Au terme de ce déplacement, les membres de la délégation de votre commission estiment unanimement qu'une question se pose : la Turquie souhaite-t-elle réellement intégrer l'Union européenne ? Cette question posée très directement à certains interlocuteurs turcs de la délégation n'a pas pu obtenir de réponse claire. Un responsable de l'AKP rencontré par la délégation a même estimé qu'il convenait que les Européens donnent des signes pour encourager les Turcs à vouloir adhérer à l'UE.

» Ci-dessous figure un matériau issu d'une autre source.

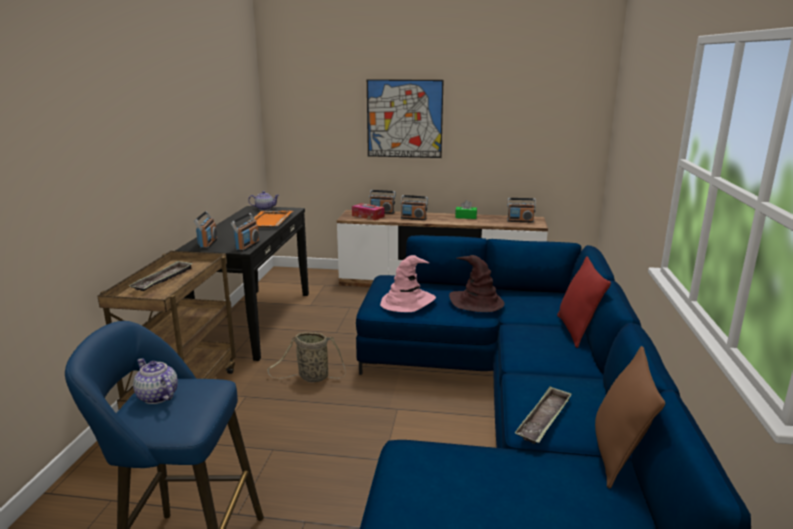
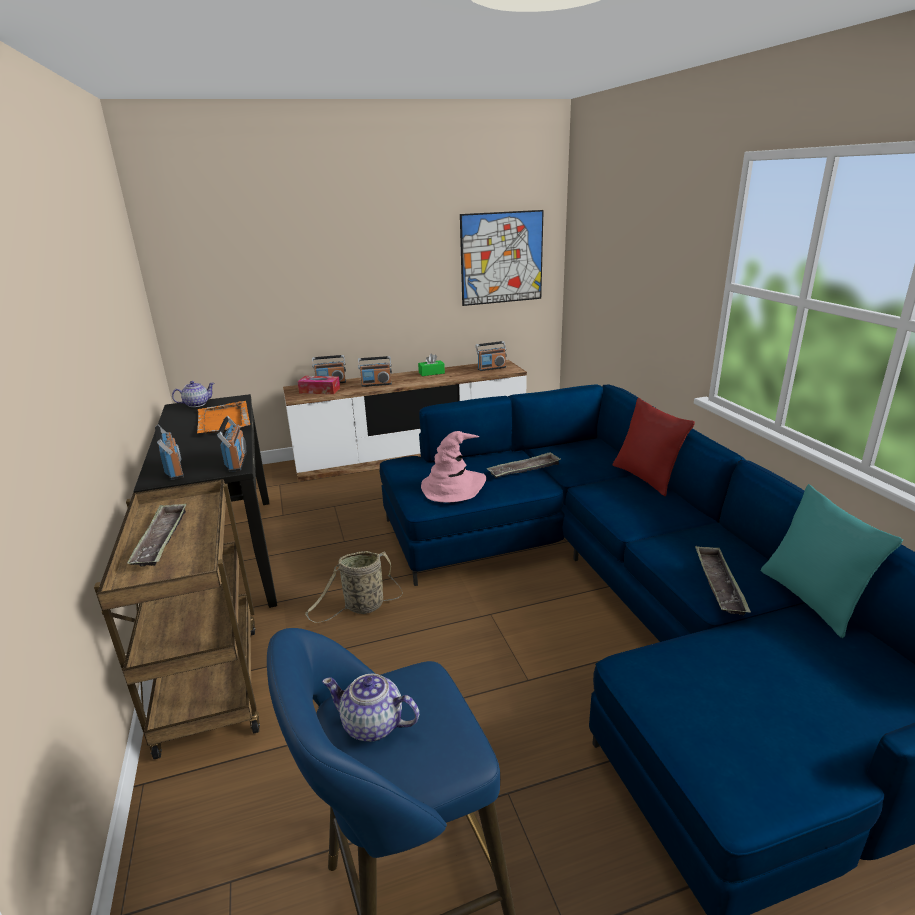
camera: 25 degrees left, 5 degrees up
picture [367,79,444,158] -> picture moved to [460,210,544,306]
brown hat [449,255,505,312] -> tray [487,452,561,478]
brown pillow [595,346,666,489] -> turquoise pillow [761,484,903,638]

Le premier élément de réponse à cette question se trouve dans une autre question : la Turquie a-t-elle réellement intérêt à adhérer à l'Union européenne ? En temps que membre de l'Union douanière, elle profite déjà largement du marché européen. Près de 50 % du droit communautaire relatif au marché intérieur a d'ores et déjà été transposé : l'économie turque est ainsi pleinement intégrée au marché unique européen et l'application des normes européennes favorise l'exportation des produits turcs. Par ailleurs, la crise de l'euro semble avoir refroidi l'enthousiasme turc. Le discours actuel du Gouvernement, relayé par plusieurs interlocuteurs de la délégation, est révélateur : il met en avant la puissance économique turque face aux économies européennes en crise, soulignant que l'UE a davantage besoin de la Turquie que l'inverse.

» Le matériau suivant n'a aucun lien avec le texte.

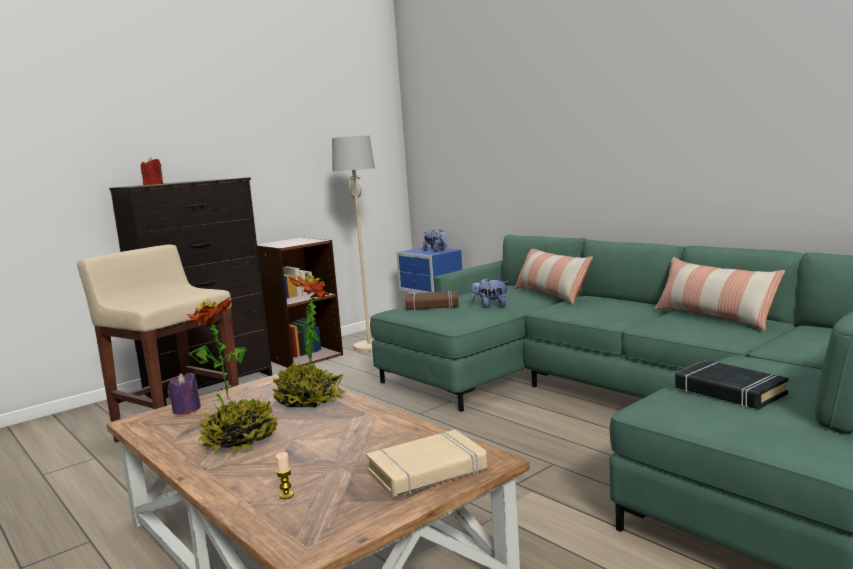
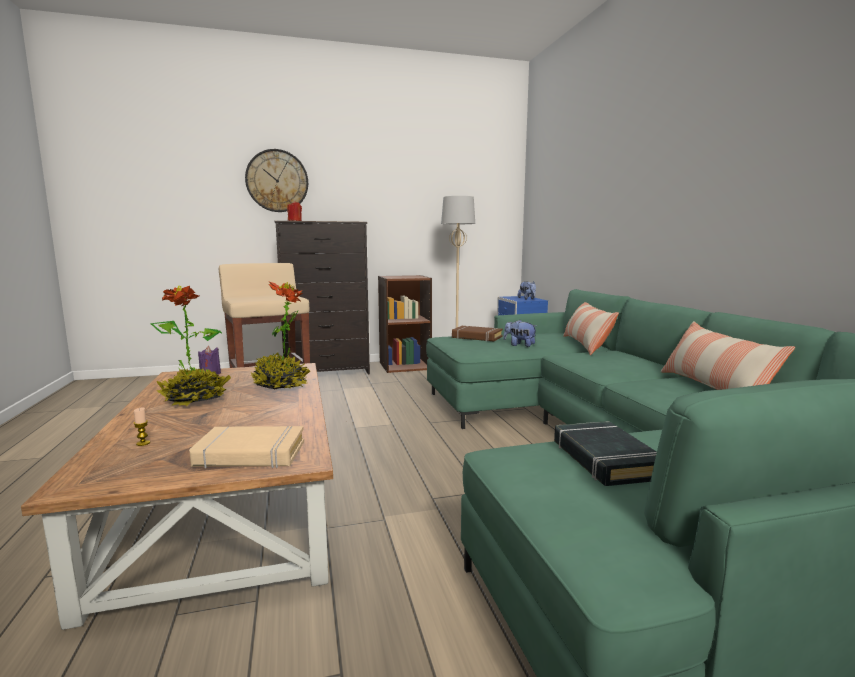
camera: 25 degrees right, 0 degrees up
none -> wall clock [245,149,308,212]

Un deuxième élément important est le fléchissement sensible du soutien de la population turque à l'adhésion . Le soutien de la population a en effet fortement reculé au cours des dernières années, passant de 70 à 30 % . D'après les sondages évoqués par certains interlocuteurs de la délégation, seuls 25 % des Turcs pensent que la Turquie adhérera à l'UE, 92 % estiment que la Turquie n'est pas traitée loyalement par l'UE et 73 % relèvent que le processus de négociation a aidé la Turquie à se réformer. Ce fléchissement est imputé par la classe politique turque à l'attitude de l'UE à l'égard de la Turquie.

Enfin, le Gouvernement turc est très réticent à ouvrir certains chapitres des négociations , notamment ceux relatifs à la politique de la concurrence et à la commande publique. L'ouverture de ces chapitres, qui conduirait notamment à remettre en cause certaines aides publiques, pourrait nuire à l'économie turque et le Gouvernement ne veut pas y renoncer sans avoir de certitude quant à l'adhésion à l'UE.


* 17 Loi n° 2001-70 du 29 janvier 2001 relative à la reconnaissance du génocide arménien de 1915.

* 18 Loi n° 90-615 du 13 juillet 1990 tendant à réprimer tout acte raciste, antisémite ou xénophobe.

* 19 Décision n° 2012-647 DC du 28 février 2012, Loi visant à réprimer la contestation de l'existence des génocides reconnus par la loi.

* 20 Il s'agit des chapitres relatifs à la politique monétaire, à la politique régionale, à l'agriculture, aux dispositions budgétaires et aux questions institutionnelles.